Page text extractions

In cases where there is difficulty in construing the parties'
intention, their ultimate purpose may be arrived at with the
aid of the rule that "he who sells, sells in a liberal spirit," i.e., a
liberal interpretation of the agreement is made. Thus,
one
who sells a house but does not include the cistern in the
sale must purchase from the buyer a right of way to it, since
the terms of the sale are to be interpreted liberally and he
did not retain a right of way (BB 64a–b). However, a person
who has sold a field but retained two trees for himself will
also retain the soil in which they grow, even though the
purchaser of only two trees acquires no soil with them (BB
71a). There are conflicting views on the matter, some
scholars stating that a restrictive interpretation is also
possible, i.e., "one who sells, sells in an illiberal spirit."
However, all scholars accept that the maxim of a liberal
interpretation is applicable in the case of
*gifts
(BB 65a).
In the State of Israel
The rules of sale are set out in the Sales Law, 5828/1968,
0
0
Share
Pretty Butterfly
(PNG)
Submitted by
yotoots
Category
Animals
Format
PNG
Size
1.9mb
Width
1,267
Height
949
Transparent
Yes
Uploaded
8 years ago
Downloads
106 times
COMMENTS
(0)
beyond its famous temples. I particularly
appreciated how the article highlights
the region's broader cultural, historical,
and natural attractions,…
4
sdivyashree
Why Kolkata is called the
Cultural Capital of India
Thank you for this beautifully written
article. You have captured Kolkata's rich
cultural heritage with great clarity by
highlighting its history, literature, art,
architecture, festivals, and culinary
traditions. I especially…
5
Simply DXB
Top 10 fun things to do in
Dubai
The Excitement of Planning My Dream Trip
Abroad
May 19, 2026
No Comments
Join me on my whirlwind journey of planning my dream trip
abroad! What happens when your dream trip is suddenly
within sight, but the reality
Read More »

◆ **What this task involves**
Copy the text of every item above word for word, keeping each line as it appears.

◆ **Response to this task**
In cases where there is difficulty in construing the parties'
intention, their ultimate purpose may be arrived at with the
aid of the rule that "he who sells, sells in a liberal spirit," i.e., a
liberal interpretation of the agreement is made. Thus,
one
who sells a house but does not include the cistern in the
sale must purchase from the buyer a right of way to it, since
the terms of the sale are to be interpreted liberally and he
did not retain a right of way (BB 64a–b). However, a person
who has sold a field but retained two trees for himself will
also retain the soil in which they grow, even though the
purchaser of only two trees acquires no soil with them (BB
71a). There are conflicting views on the matter, some
scholars stating that a restrictive interpretation is also
possible, i.e., "one who sells, sells in an illiberal spirit."
However, all scholars accept that the maxim of a liberal
interpretation is applicable in the case of
*gifts
(BB 65a).
In the State of Israel
The rules of sale are set out in the Sales Law, 5828/1968,
0
0
Share
Pretty Butterfly
(PNG)
Submitted by
yotoots
Category
Animals
Format
PNG
Size
1.9mb
Width
1,267
Height
949
Transparent
Yes
Uploaded
8 years ago
Downloads
106 times
COMMENTS
(0)
beyond its famous temples. I particularly
appreciated how the article highlights
the region's broader cultural, historical,
and natural attractions,…
4
sdivyashree
Why Kolkata is called the
Cultural Capital of India
Thank you for this beautifully written
article. You have captured Kolkata's rich
cultural heritage with great clarity by
highlighting its history, literature, art,
architecture, festivals, and culinary
traditions. I especially…
5
Simply DXB
Top 10 fun things to do in
Dubai
The Excitement of Planning My Dream Trip
Abroad
May 19, 2026
No Comments
Join me on my whirlwind journey of planning my dream trip
abroad! What happens when your dream trip is suddenly
within sight, but the reality
Read More »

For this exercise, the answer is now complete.